:: What you need to do ::
A: In the article below on sports streaming documentaries, how was fandom acquired for most of sporting history?
B: Extend the article on sports streaming documentaries below, picking up after its final sentence.

:: Source extract ::
Streaming documentaries have become one of the most powerful fan-acquisition tools in sport, turning casual viewers into season-long followers of leagues and rivalries they had never watched before.

by Marcus Reyes June 9, 2026 5 min read

For most of sporting history, fandom was inherited. You supported the team your family supported, watched the league your city cared about, and absorbed its rivalries by osmosis. The streaming era has quietly rewritten that script. A well-made documentary series can now do in ten episodes what decades of broadcast coverage could not: turn someone who has never watched a sport into a fan who plans their weekend around it.

Dataset records

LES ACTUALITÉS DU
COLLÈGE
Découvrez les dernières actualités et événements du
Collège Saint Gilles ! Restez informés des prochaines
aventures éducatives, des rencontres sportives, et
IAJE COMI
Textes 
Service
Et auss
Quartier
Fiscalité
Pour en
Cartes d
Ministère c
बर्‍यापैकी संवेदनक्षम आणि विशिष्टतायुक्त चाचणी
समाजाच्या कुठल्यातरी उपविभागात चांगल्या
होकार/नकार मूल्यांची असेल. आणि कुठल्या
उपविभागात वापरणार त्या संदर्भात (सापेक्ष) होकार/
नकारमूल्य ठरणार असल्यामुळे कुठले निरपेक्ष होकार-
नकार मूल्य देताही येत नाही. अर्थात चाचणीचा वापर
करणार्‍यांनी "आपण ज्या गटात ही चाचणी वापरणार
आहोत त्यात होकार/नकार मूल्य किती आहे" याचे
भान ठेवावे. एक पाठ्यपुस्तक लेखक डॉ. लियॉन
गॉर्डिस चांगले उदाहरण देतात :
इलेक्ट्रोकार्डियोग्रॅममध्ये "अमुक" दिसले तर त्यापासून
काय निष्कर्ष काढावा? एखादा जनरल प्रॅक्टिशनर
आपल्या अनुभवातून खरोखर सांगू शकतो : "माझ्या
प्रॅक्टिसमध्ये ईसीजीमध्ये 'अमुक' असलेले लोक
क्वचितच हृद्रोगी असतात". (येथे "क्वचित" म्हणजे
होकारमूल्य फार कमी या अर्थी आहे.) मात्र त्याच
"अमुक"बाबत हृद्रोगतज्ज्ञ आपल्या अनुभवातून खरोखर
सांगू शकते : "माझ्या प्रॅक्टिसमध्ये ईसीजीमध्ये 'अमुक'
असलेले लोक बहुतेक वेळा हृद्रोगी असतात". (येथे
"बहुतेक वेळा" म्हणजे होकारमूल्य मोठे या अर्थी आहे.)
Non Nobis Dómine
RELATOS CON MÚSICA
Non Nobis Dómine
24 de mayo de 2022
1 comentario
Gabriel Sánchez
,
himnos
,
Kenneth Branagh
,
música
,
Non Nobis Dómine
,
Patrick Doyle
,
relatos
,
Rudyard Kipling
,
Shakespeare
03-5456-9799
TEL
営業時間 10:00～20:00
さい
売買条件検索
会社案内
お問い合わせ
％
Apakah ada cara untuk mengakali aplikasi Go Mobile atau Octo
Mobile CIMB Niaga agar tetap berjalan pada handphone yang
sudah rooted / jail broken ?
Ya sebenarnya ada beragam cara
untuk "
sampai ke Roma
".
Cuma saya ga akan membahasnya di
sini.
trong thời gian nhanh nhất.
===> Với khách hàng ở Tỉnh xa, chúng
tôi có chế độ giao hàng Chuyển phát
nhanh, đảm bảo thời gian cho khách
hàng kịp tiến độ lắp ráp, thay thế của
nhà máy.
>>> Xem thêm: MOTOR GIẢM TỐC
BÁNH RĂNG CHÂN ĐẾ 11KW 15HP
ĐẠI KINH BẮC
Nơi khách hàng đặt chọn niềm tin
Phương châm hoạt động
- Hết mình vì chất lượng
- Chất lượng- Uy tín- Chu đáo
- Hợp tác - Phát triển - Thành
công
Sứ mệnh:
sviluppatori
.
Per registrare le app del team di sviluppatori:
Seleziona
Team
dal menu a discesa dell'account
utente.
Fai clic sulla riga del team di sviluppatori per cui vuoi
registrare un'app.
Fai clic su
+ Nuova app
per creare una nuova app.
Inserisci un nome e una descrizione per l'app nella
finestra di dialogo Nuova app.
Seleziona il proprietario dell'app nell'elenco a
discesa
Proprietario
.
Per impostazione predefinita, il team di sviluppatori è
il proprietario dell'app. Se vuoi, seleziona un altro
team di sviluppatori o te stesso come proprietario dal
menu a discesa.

:: Exercise answers ::
A: It was inherited.

B:
The clearest case study is Formula 1. When Netflix launched Drive to Survive in 2019, F1 was a niche product in the United States. According to figures reported around ESPN’s coverage of the sport, American race audiences averaged roughly 554,000 viewers in 2018. By 2022, that average had climbed to a record 1.21 million, with 2023 close behind at 1.11 million. Nielsen research found that more than 360,000 US viewers who had not watched F1 in late 2021 tuned into races in 2022 after first watching the series. Surveys have suggested that roughly one in five F1 fans credit the show for bringing them to the sport. The documentary did not just grow the audience; it taught newcomers the sport’s storylines, team politics and personal feuds, the very material rivalries are made of. That fan economy is now reshaping the calendar itself, as we explored in our piece on Formula 1’s global expansion.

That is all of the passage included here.